Life as a Ph.D. student

Although I was initially attracted to the British Heart Foundation programme for the cardiovascular aspect, after reading all the prospective projects (there were over 30 to choose from) I ended up choosing to work with Dr. Sian Henson who is an expert in immune cell ageing. Immunology was a completely new field to me but after meeting with Sian I was excited by the project and all the new techniques I would learn, so I decided to go for it!



My research focused on the impact of ageing on T cell metabolism. This was a surprise as I'd always hated metabolism but it turns out metabolism is super important and actually really interesting. During my Ph.D. I presented my work at international conferences, published my research in peer-reviewed journals, and gained a lot of confidence as a scientist. It took me 4 years (including the additional masters) to finish my Ph.D. and although by the end I was 100% ready to finish, it was quite sad saying goodbye to it all.



Beyond my Ph.D. Since finishing my Ph.D. I've been working as an industry-based Postdoctoral Research Fellow investigating immune-related adverse events following cancer immunotherapy treatment. It's been weird transitioning from an expert to a newbie again but it's also refreshing to learn lots of new things.
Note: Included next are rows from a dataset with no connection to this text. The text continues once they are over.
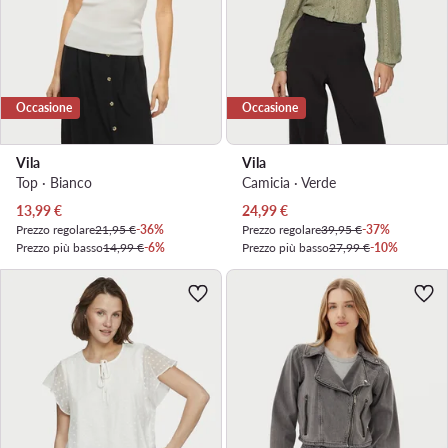
Occasione
Occasione
Vila
Vila
Top · Bianco
Camicia · Verde
Prezzo attuale
Prezzo attuale
13,99
€
24,99
€
Prezzo regolare
21,95 €
-36%
Prezzo regolare
39,95 €
-37%
Prezzo più basso
14,99 €
-6%
Prezzo più basso
27,99 €
-10%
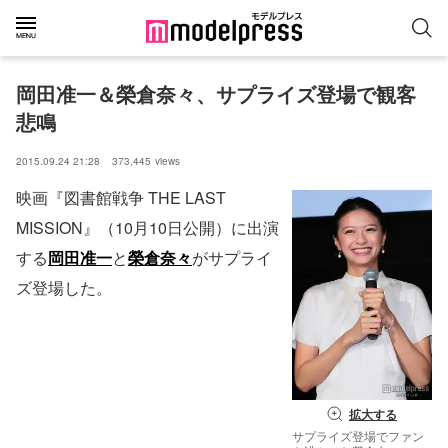
岡田准一＆榮倉奈々、サプライズ登場で観客
悲鳴
2015.09.24 21:28
373,445
views
映画『図書館戦争 THE LAST
MISSION』（10月10日公開）に出演
する
岡田准一
と
榮倉奈々
がサプライ
ズ登場した。
拡大する
サプライズ登場でファン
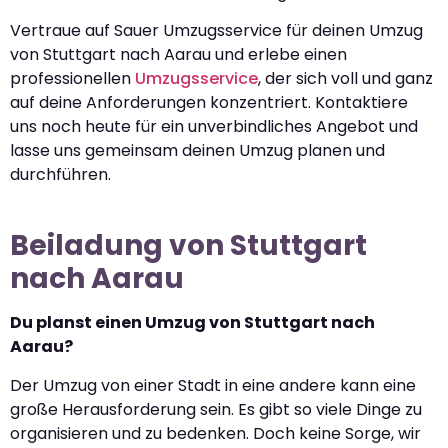
Vertraue auf Sauer Umzugsservice für deinen Umzug
von Stuttgart nach Aarau und erlebe einen
professionellen
Umzugsservice
, der sich voll und ganz
auf deine Anforderungen konzentriert. Kontaktiere
uns noch heute für ein unverbindliches Angebot und
lasse uns gemeinsam deinen Umzug planen und
durchführen.
Beiladung von Stuttgart
nach Aarau
Du planst einen Umzug von Stuttgart nach
Aarau?
Der Umzug von einer Stadt in eine andere kann eine
große Herausforderung sein. Es gibt so viele Dinge zu
organisieren und zu bedenken. Doch keine Sorge, wir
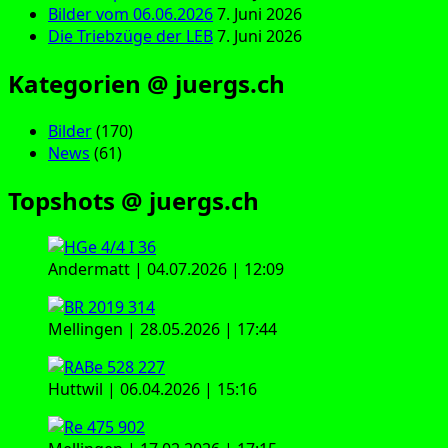
Bilder vom 06.06.2026
7. Juni 2026
Die Triebzüge der LEB
7. Juni 2026
Kategorien @ juergs.ch
Bilder
(170)
News
(61)
Topshots @ juergs.ch
Andermatt | 04.07.2026 | 12:09
Mellingen | 28.05.2026 | 17:44
Huttwil | 06.04.2026 | 15:16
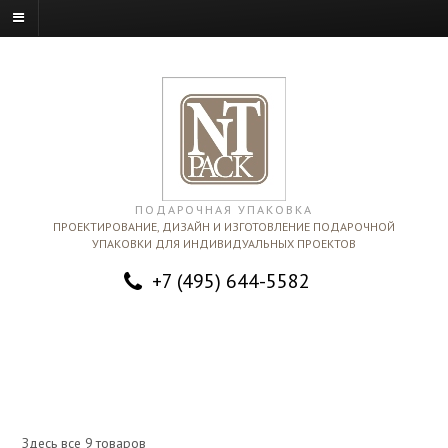
ПОДАРОЧНАЯ УПАКОВКА
ПРОЕКТИРОВАНИЕ, ДИЗАЙН И ИЗГОТОВЛЕНИЕ ПОДАРОЧНОЙ
УПАКОВКИ ДЛЯ ИНДИВИДУАЛЬНЫХ ПРОЕКТОВ
+7 (495) 644-5582
Здесь все 9 товаров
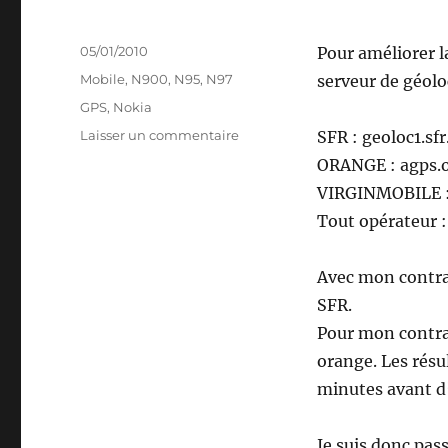
Publié
05/01/2010
Pour améliorer la
le
Catégories
Mobile
,
N900
,
N95
,
N97
serveur de géolo
Étiquettes
GPS
,
Nokia
sur
Laisser un commentaire
SFR : geoloc1.sfr
Améliorer
ORANGE : agps.o
la
VIRGINMOBILE : 
localisation
GPS
Tout opérateur 
du
mobile
Avec mon contrat
SFR.
Pour mon contrat
orange. Les résu
minutes avant d’
Je suis donc pass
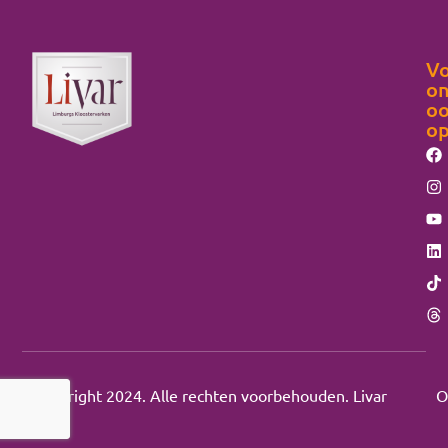
Vo
on
o
o
Copyright 2024. Alle rechten voorbehouden. Livar
O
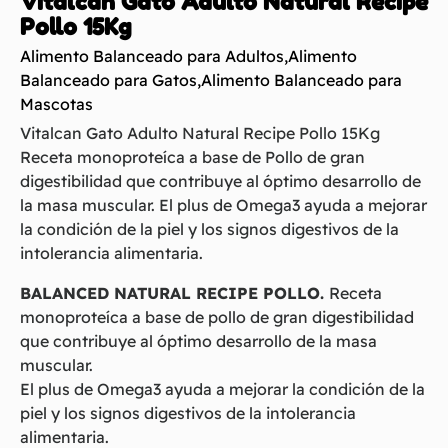
Vitalcan Gato Adulto Natural Recipe
Pollo 15Kg
Alimento Balanceado para Adultos
,
Alimento
Balanceado para Gatos
,
Alimento Balanceado para
Mascotas
Vitalcan Gato Adulto Natural Recipe Pollo 15Kg
Receta monoproteíca a base de Pollo de gran
digestibilidad que contribuye al óptimo desarrollo de
la masa muscular. El plus de Omega3 ayuda a mejorar
la condición de la piel y los signos digestivos de la
intolerancia alimentaria.
BALANCED NATURAL RECIPE POLLO.
Receta
monoproteíca a base de pollo de gran digestibilidad
que contribuye al óptimo desarrollo de la masa
muscular.
El plus de Omega3 ayuda a mejorar la condición de la
piel y los signos digestivos de la intolerancia
alimentaria.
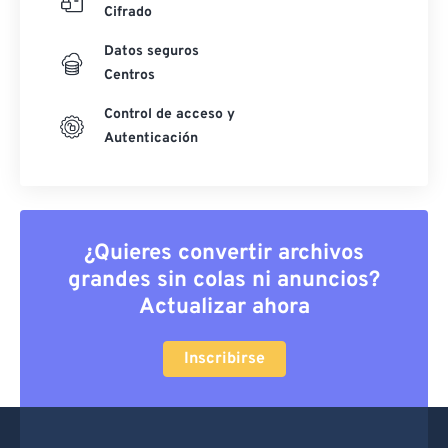
Cifrado
Datos seguros
Centros
Control de acceso y
Autenticación
¿Quieres convertir archivos
grandes sin colas ni anuncios?
Actualizar ahora
Inscribirse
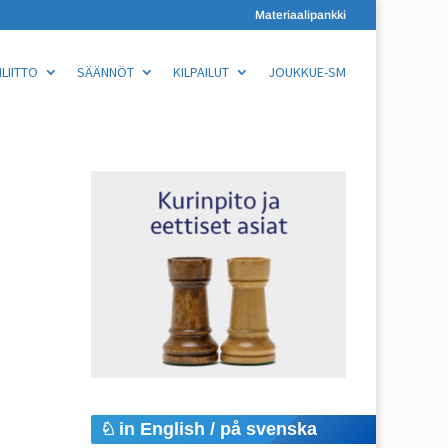
Materiaalipankki
LIITTO
SÄÄNNÖT
KILPAILUT
JOUKKUE-SM
in English / på svenska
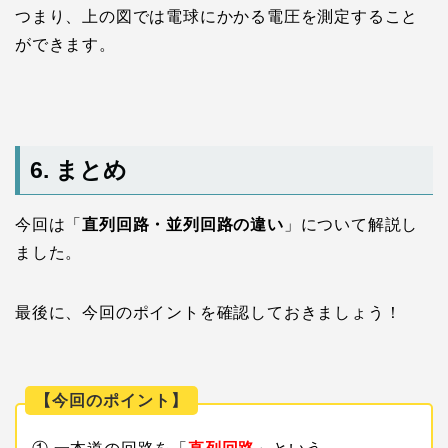
つまり、上の図では電球にかかる電圧を測定すること
ができます。
6. まとめ
今回は「
直列回路・並列回路の違い
」について解説し
ました。
最後に、今回のポイントを確認しておきましょう！
【今回のポイント】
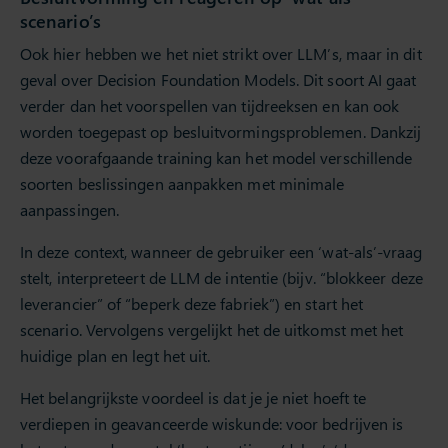
scenario’s
Ook hier hebben we het niet strikt over LLM’s, maar in dit
geval over Decision Foundation Models. Dit soort AI gaat
verder dan het voorspellen van tijdreeksen en kan ook
worden toegepast op besluitvormingsproblemen. Dankzij
deze voorafgaande training kan het model verschillende
soorten beslissingen aanpakken met minimale
aanpassingen.
In deze context, wanneer de gebruiker een ‘wat-als’-vraag
stelt, interpreteert de LLM de intentie (bijv. “blokkeer deze
leverancier” of “beperk deze fabriek”) en start het
scenario. Vervolgens vergelijkt het de uitkomst met het
huidige plan en legt het uit.
Het belangrijkste voordeel is dat je je niet hoeft te
verdiepen in geavanceerde wiskunde: voor bedrijven is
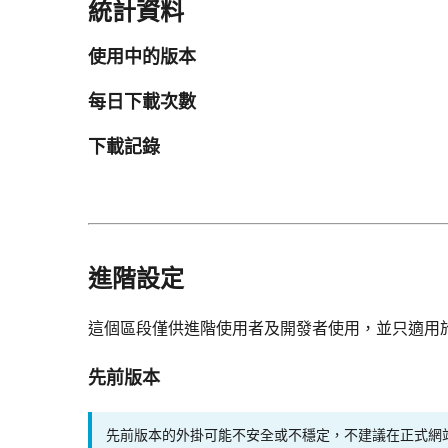
統計資料
使用中的版本
每日下載次數
下載記錄
進階設定
這個區段僅供進階使用者及開發者使用，並只適用
先前版本
先前版本的外掛可能不安全或不穩定，不建議在正式網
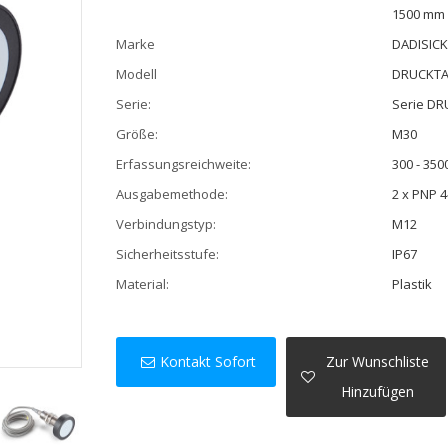
1500 mm
Marke
DADISIC
Modell
DRUCKTAS
Serie:
Serie D
Größe:
M30
Erfassungsreichweite:
300 - 350
Ausgabemethode:
2 x PNP 
Verbindungstyp:
M12
Sicherheitsstufe:
IP67
Material:
Plastik
Kontakt Sofort
Zur Wunschliste
Hinzufügen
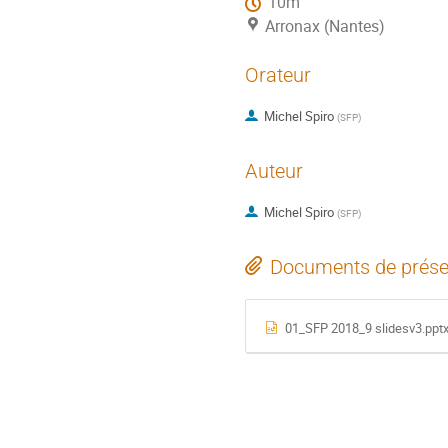
10m
Arronax (Nantes)
Orateur
Michel Spiro
(
SFP
)
Auteur
Michel Spiro
(
SFP
)
Documents de prése
01_SFP 2018_9 slidesv3.ppt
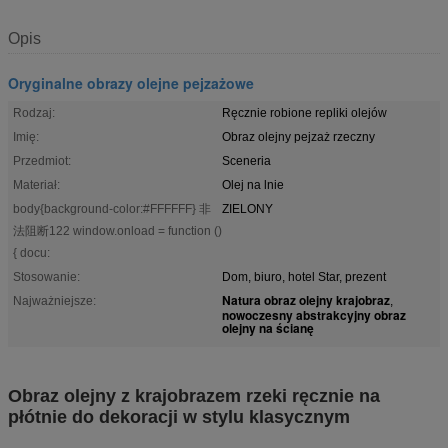
Opis
Oryginalne obrazy olejne pejzażowe
Rodzaj:
Ręcznie robione repliki olejów
Imię:
Obraz olejny pejzaż rzeczny
Przedmiot:
Sceneria
Materiał:
Olej na lnie
body{background-color:#FFFFFF} 非
ZIELONY
法阻断122 window.onload = function ()
{ docu:
Stosowanie:
Dom, biuro, hotel Star, prezent
Natura obraz olejny krajobraz
Najważniejsze:
,
nowoczesny abstrakcyjny obraz
olejny na ścianę
Obraz olejny z krajobrazem rzeki ręcznie na
płótnie do dekoracji w stylu klasycznym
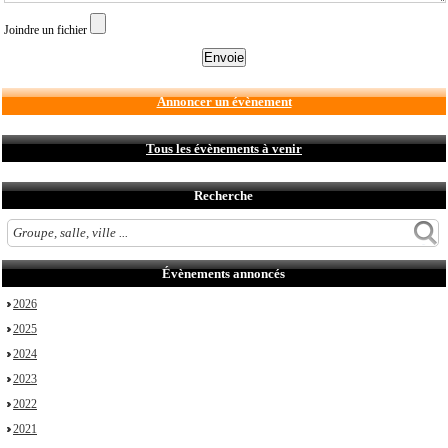
Joindre un fichier
Annoncer un évènement
Tous les évènements à venir
Recherche
Évènements annoncés
2026
2025
2024
2023
2022
2021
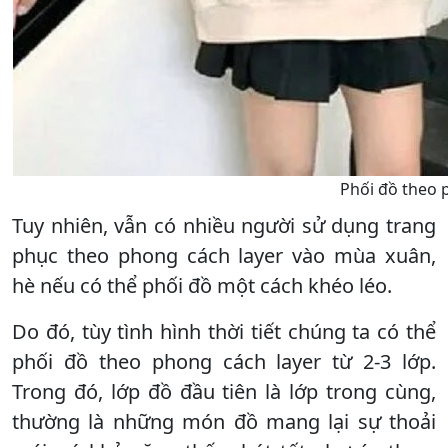
Phối đồ theo 
Tuy nhiên, vẫn có nhiều người sử dụng trang
phục theo phong cách layer vào mùa xuân,
hè nếu có thể phối đồ một cách khéo léo.
Do đó, tùy tình hình thời tiết chúng ta có thể
phối đồ theo phong cách layer từ 2-3 lớp.
Trong đó, lớp đồ đầu tiên là lớp trong cùng,
thường là những món đồ mang lại sự thoải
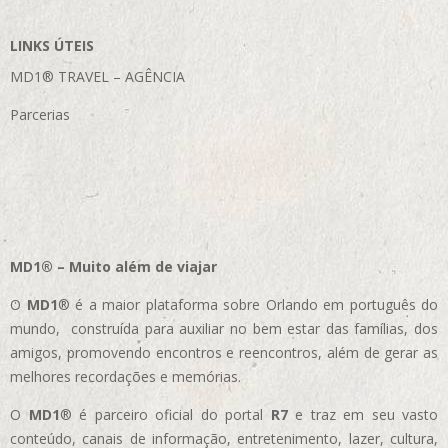
LINKS ÚTEIS
MD1® TRAVEL – AGÊNCIA
Parcerias
MD1® – Muito além de viajar
O
MD1
® é a maior plataforma sobre Orlando em português do
mundo, construída para auxiliar no bem estar das famílias, dos
amigos, promovendo encontros e reencontros, além de gerar as
melhores recordações e memórias.
O
MD1
® é parceiro oficial do portal
R7
e traz em seu vasto
conteúdo, canais de informação, entretenimento, lazer, cultura,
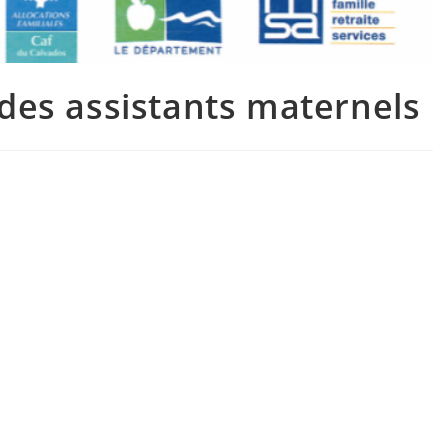
des assistants maternels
I'm really enjoying my job and although I'm not sure what I want to do after my postdoc I'm excited to wait and see what happens.

Lessons learned along the way

  • It's okay not to have everything planned out.

  • You don't have to be an A* student - but you do have to be passionate and work hard!

  • Nothing's set in stone, so you're allowed to change your mind.

  • Always be open-minded and don't be afraid to try new things.